Given entries
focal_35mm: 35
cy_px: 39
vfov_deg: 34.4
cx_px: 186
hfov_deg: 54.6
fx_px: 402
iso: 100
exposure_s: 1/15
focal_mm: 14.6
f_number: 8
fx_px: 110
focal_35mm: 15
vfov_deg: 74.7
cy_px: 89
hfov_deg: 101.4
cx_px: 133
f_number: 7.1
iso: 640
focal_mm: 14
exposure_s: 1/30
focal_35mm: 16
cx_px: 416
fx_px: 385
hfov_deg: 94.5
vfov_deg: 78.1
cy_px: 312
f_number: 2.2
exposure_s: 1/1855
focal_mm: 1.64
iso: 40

==

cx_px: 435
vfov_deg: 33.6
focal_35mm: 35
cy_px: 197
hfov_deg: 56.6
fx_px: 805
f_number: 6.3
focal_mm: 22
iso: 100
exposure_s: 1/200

Directions
The output should be exactly the lines above from the line containing "vfov_deg: 33.6" to the line containing "exposure_s: 1/200", inclusive, with no other lines.

Answer space
vfov_deg: 33.6
focal_35mm: 35
cy_px: 197
hfov_deg: 56.6
fx_px: 805
f_number: 6.3
focal_mm: 22
iso: 100
exposure_s: 1/200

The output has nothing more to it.